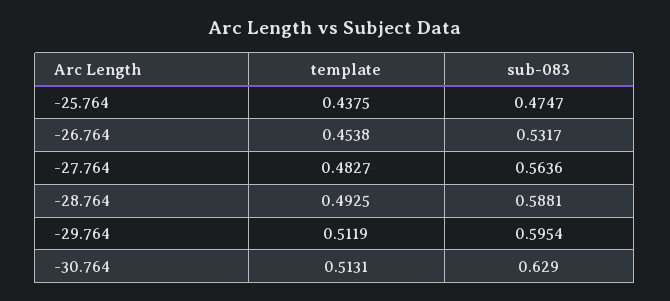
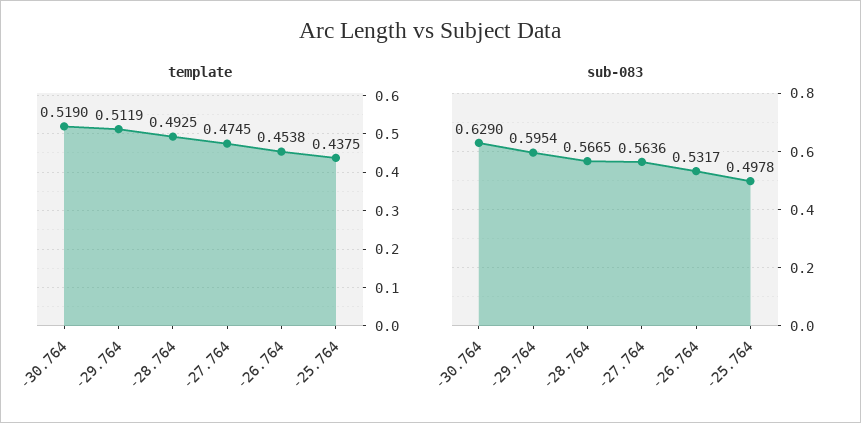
  {
    "template": {
      "-25.764": 0.4375,
      "-26.764": 0.4538,
-     "-27.764": 0.4827,
+     "-27.764": 0.4745,
      "-28.764": 0.4925,
      "-29.764": 0.5119,
-     "-30.764": 0.5131
+     "-30.764": 0.519
    },
    "sub-083": {
-     "-25.764": 0.4747,
+     "-25.764": 0.4978,
      "-26.764": 0.5317,
      "-27.764": 0.5636,
-     "-28.764": 0.5881,
+     "-28.764": 0.5665,
      "-29.764": 0.5954,
      "-30.764": 0.629
    }
  }

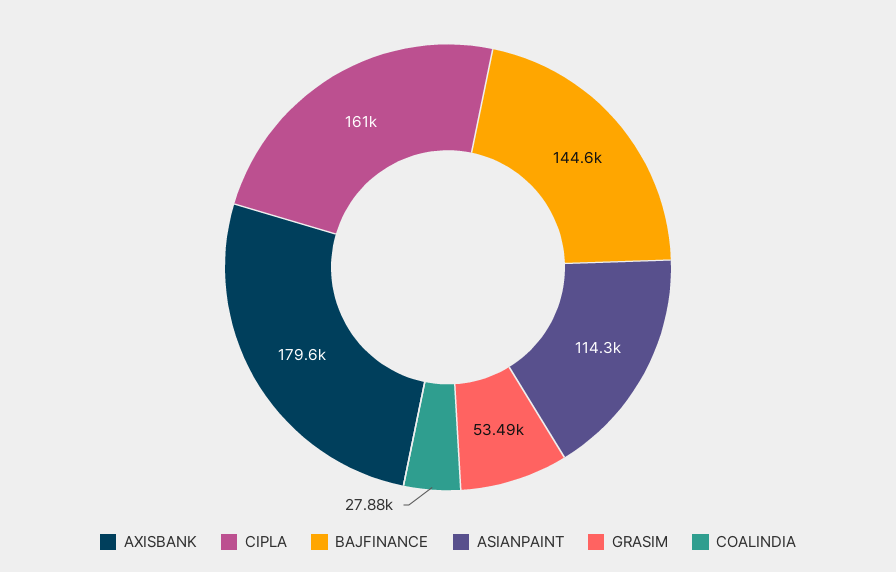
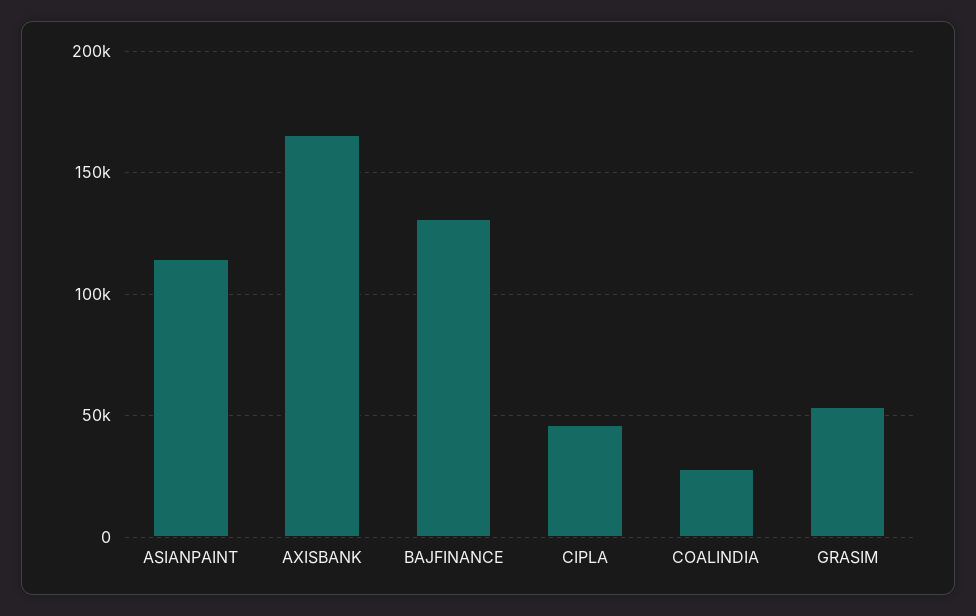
  {
-   "AXISBANK": 179600,
+   "AXISBANK": 165000,
-   "CIPLA": 161000,
+   "CIPLA": 45000,
-   "BAJFINANCE": 144600,
+   "BAJFINANCE": 130000,
    "ASIANPAINT": 114300,
    "GRASIM": 53490,
    "COALINDIA": 27880
  }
#####
* Written task
Check each line of the data above, and please copy the ones in which the string "BAJFINANCE" occurs.

* Answer section
-   "BAJFINANCE": 144600,
+   "BAJFINANCE": 130000,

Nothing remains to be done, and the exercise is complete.